To paraphrase an old saying: “Lie down with Steve Bannon and get up with fleas.”
And God knows what else.
Let’s add Indiana to the mix as well. Trump’s numbers are underwater. Joe Donnelly has $4.5M cash on hand. and I can tell you from personal experience that his donor base is fired up. His most likely opponent, Todd “pick up my dog poop” Rokita, went all in on Roy Moore 24 hours before his epic loss, managing to hang that millstone around his neck for absolutely no reason. And his second most likely opponent’s wife has become the poster child for political corruption in the state.
Oh, and not to mention the state’s newest, most well funded, and quickest growing progressive activist group is composed primarily of suburban Republican women. Ask Roy Moore about what happens when you lose the suburbs.
2018 shall be interesting.
Moderator, please spring me from spam purgatory. Too many links. Should’ve known.
The thing about this tax bill is that no one is even pretending it’s going to help. The Bush tax cuts were garbage, but the GOP had a ton of flacks and hacks who were out in the world trying to sell it. Nobody is doing that. It’s just crap, pure unwanted crap.
Same goes for the ACA. They couldn’t even draw up a suitable collection of lies for an Obamacare replacement. It was just another type of crap.

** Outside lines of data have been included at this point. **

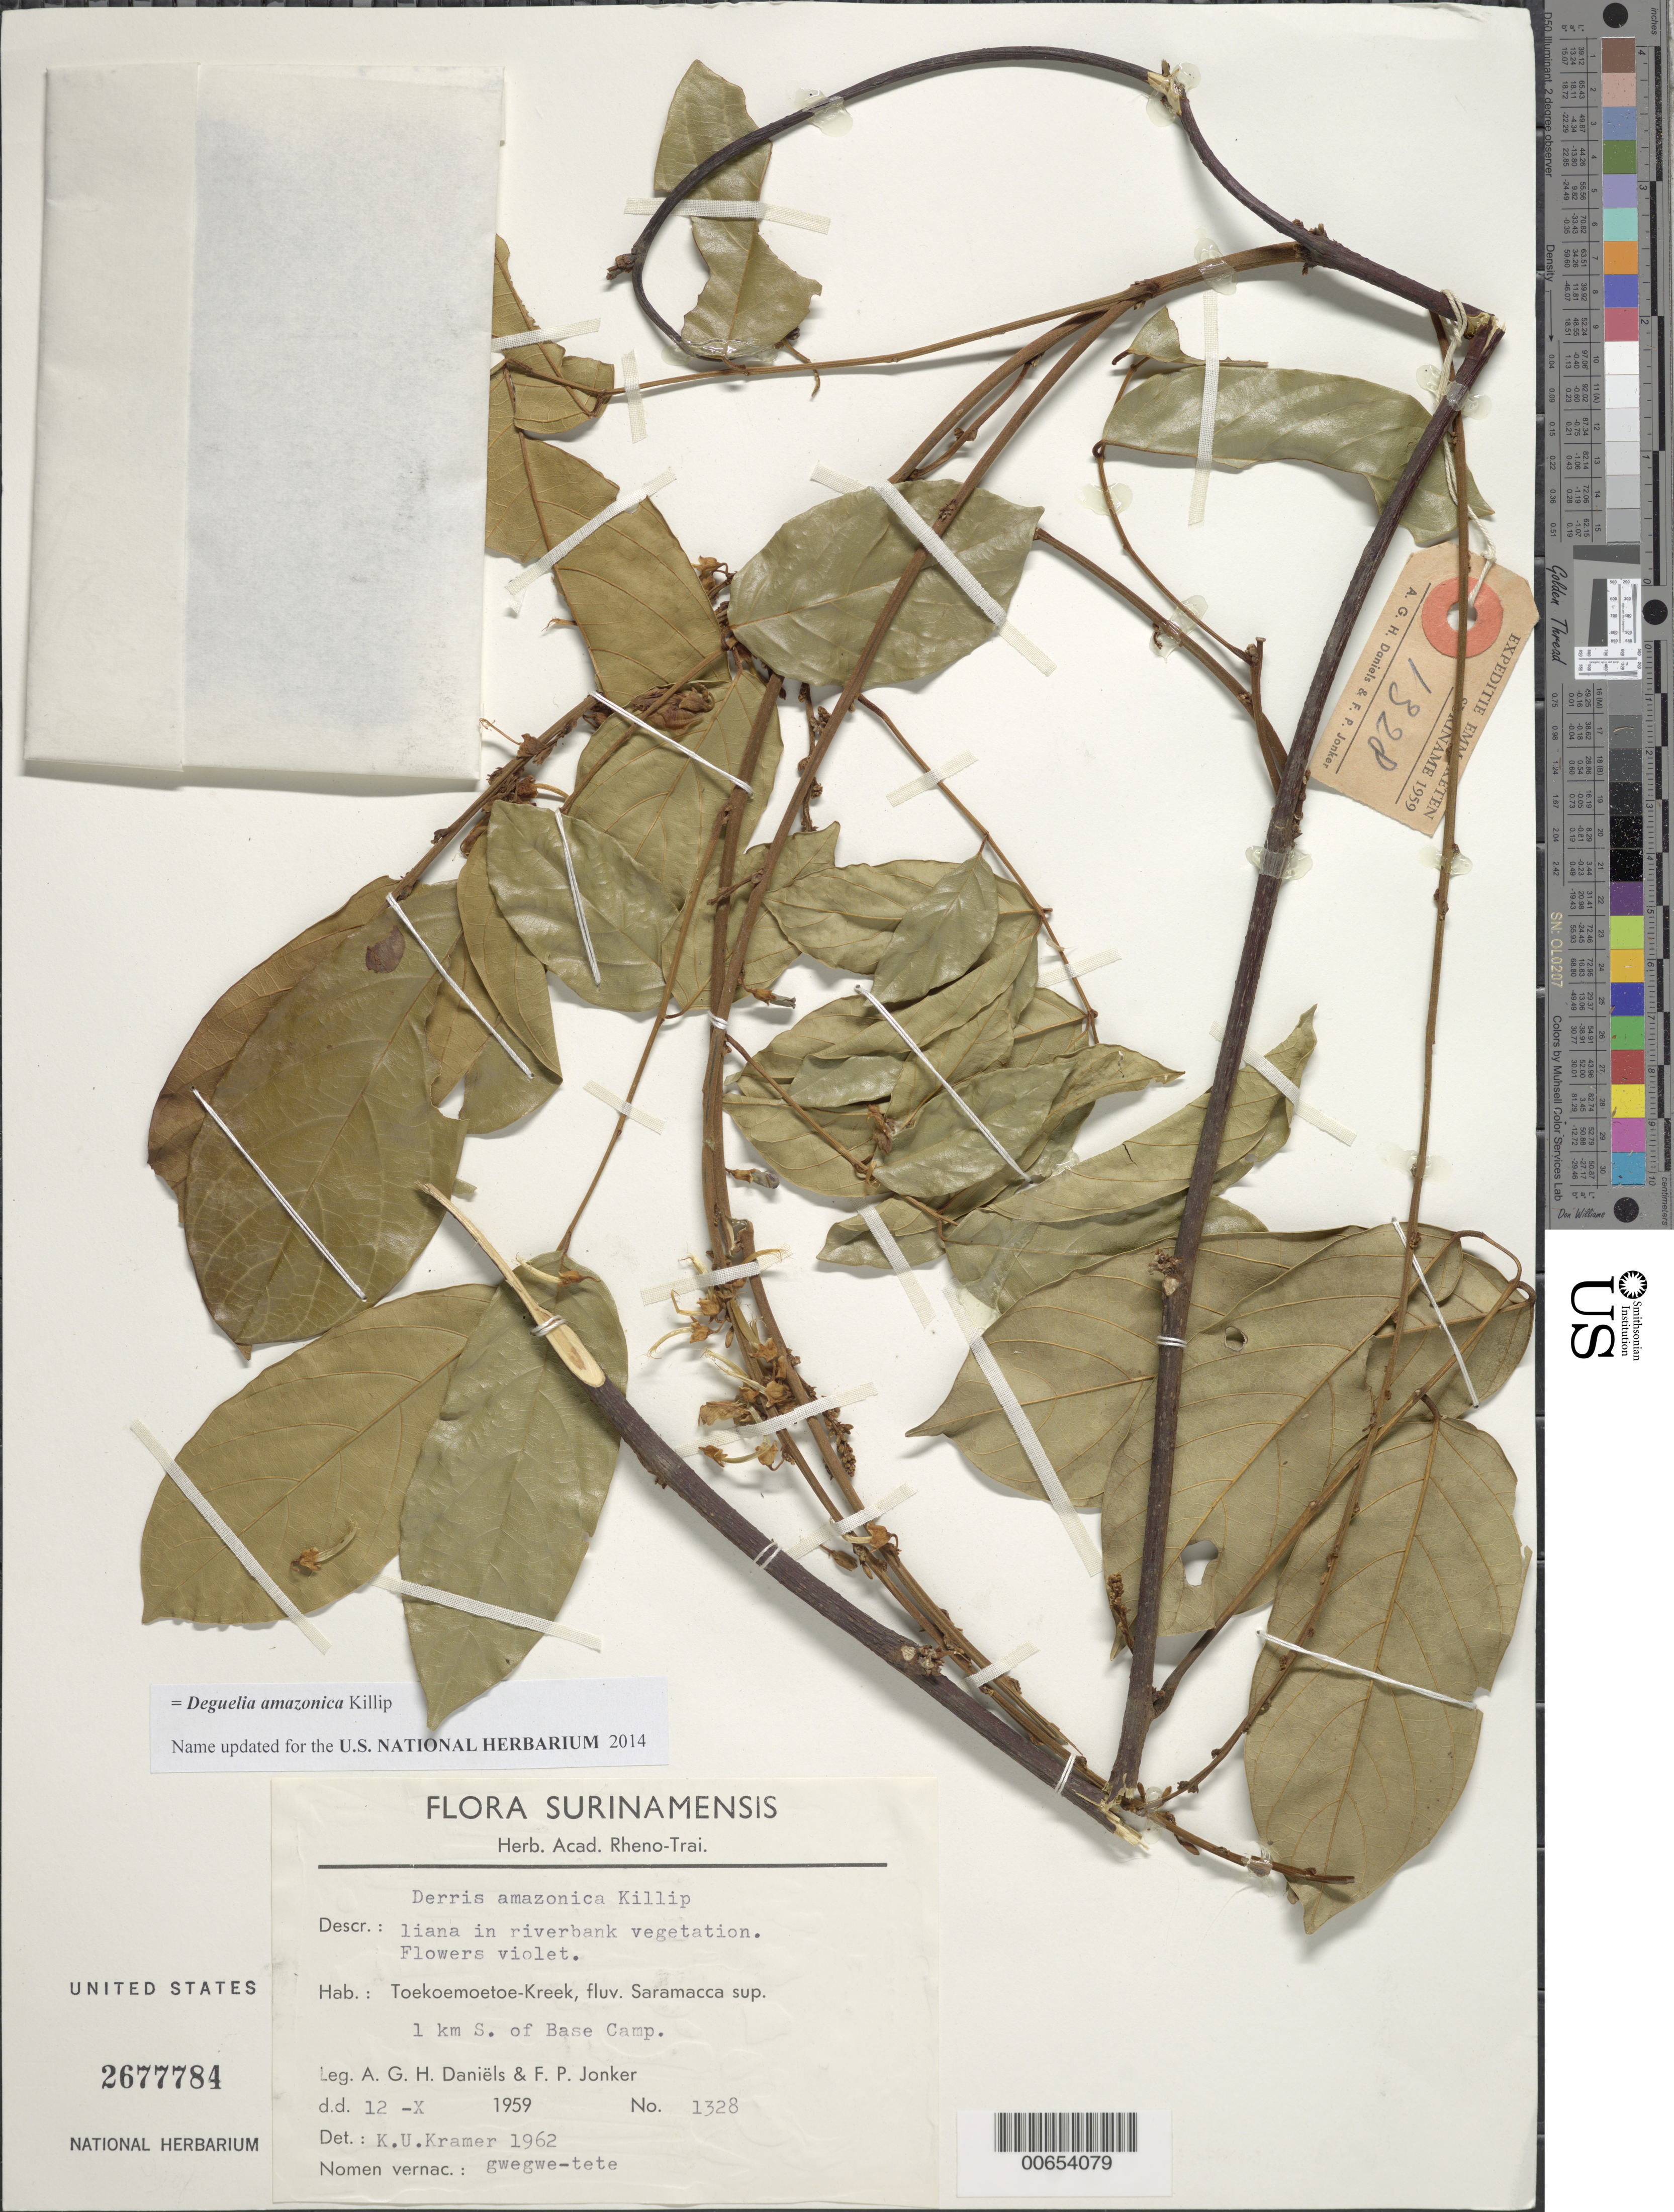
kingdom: Plantae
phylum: Tracheophyta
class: Magnoliopsida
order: Fabales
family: Fabaceae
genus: Deguelia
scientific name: Deguelia amazonica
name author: Killip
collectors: A. Daniëls & F. P. Jonker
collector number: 1328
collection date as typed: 12-Oct-59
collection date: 1959-10-12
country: Suriname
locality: Toekoemoetoe-Kreek, fluv. Saramacca sup. 1 km S of Base Camp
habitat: Riverbank vegetation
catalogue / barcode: US 2677784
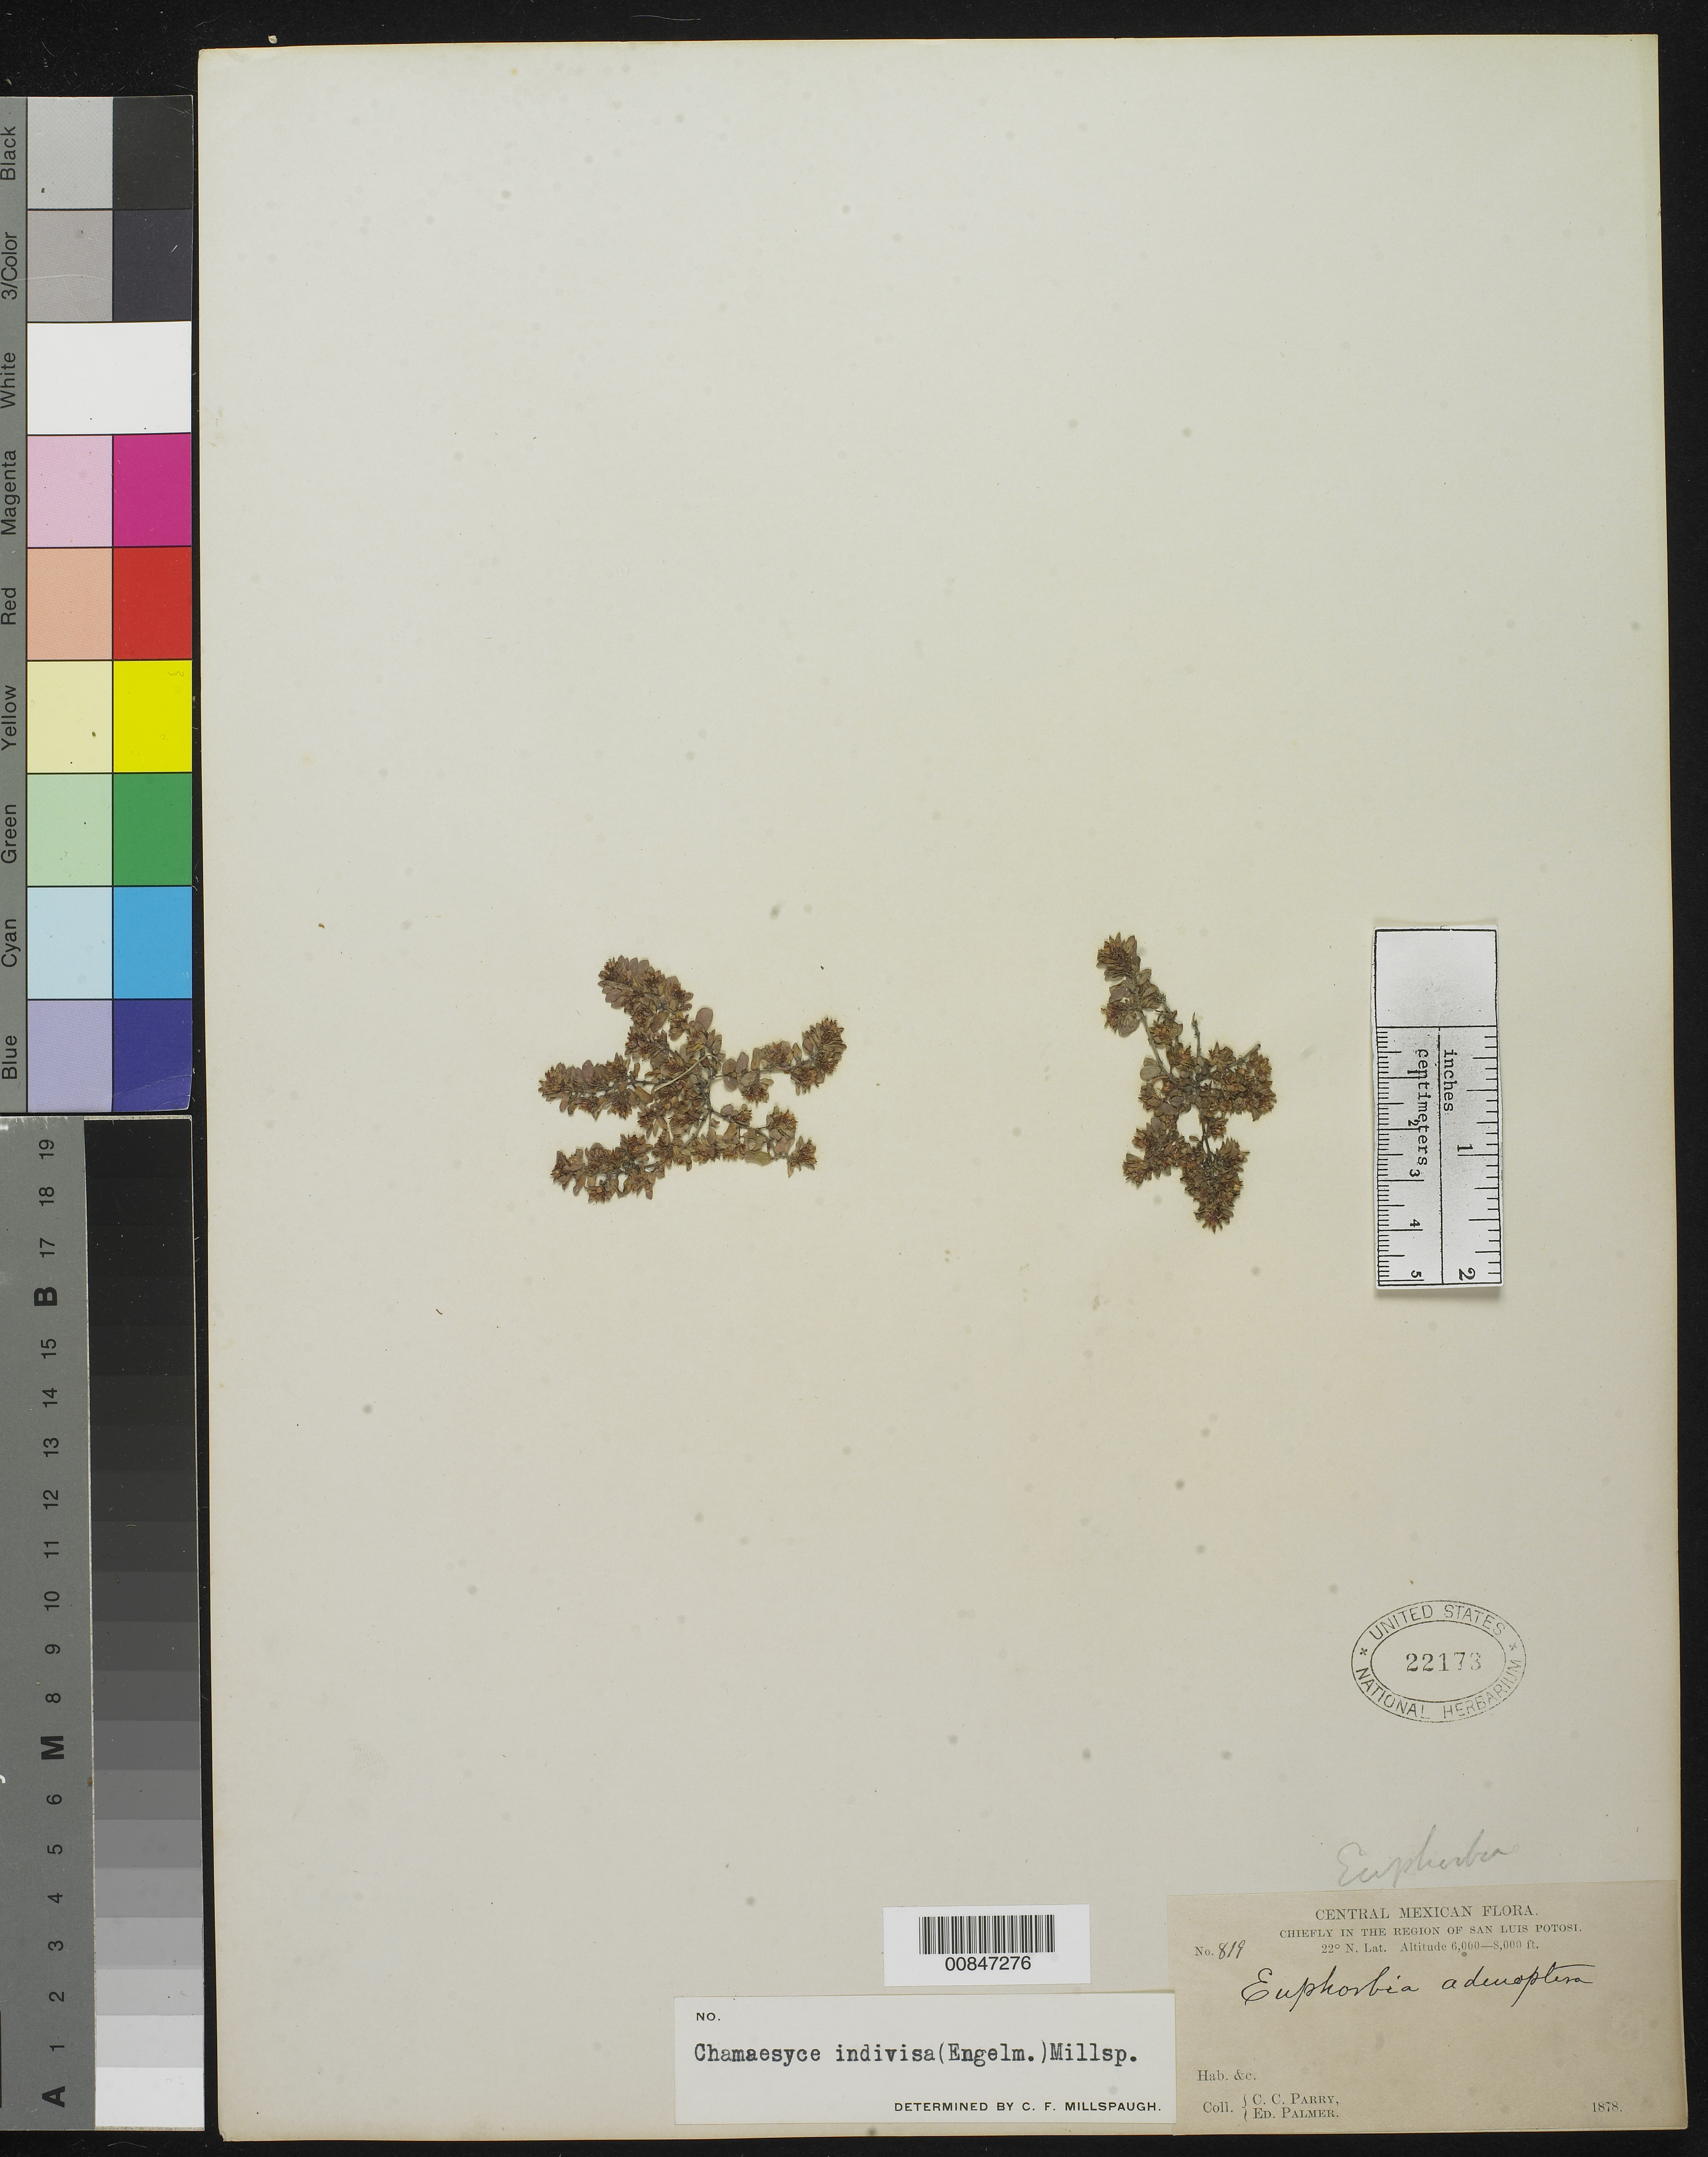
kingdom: Plantae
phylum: Tracheophyta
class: Magnoliopsida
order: Malpighiales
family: Euphorbiaceae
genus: Euphorbia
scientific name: Euphorbia indivisa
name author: (Engelm.) Tidestr.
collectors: C. C. Parry & E. Palmer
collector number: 819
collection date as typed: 1878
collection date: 1878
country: Mexico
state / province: San Luis Potosí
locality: Chiefly in the region of San Luis Potosí.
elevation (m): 1829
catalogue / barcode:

I suspect that a) nobody intelligent under 50 being a member of the GOP might be a problem. But b)–this is a party that only wishes to turn off the lights. When that’s all you wish you get Trump, a bloated imbecile, and nothing else. And that might work in the middle of nowhere Kansas or the retirement home where Robert Mueller is clearly an agent of Hillary Clinton, but it’s not a message. Roy Moore was worse than the typical candidate, but he’s a lights-out type of guy running for lights-out people who have no future and can’t even lie about it anymore.
I honestly don’t think a war could help. I mean, they can’t even capitalize on actual random terrorist attacks. Partly because the people who are at risk despise everything the GOP stands for, but partly because the white hordes fearing Sharia have so many fears they can’t get it together to deal with just one.
How the world turns…perhaps the GOP might have had a chance to gain the magic number of 60 seats in the Senate next year if last year’s presidential election had turned out differently…
@An Interested Party:
HRC, in losing to Trump, may very well end up being remembered as the person that allowed us to lance the boil. That might be her lasting legacy.
Another thing to consider is that America, in the last few decades at least, generally doesn’t allow single party control of both branches for very long.
@CSK: “Lie down with Steve Bannon and get up with the clap.”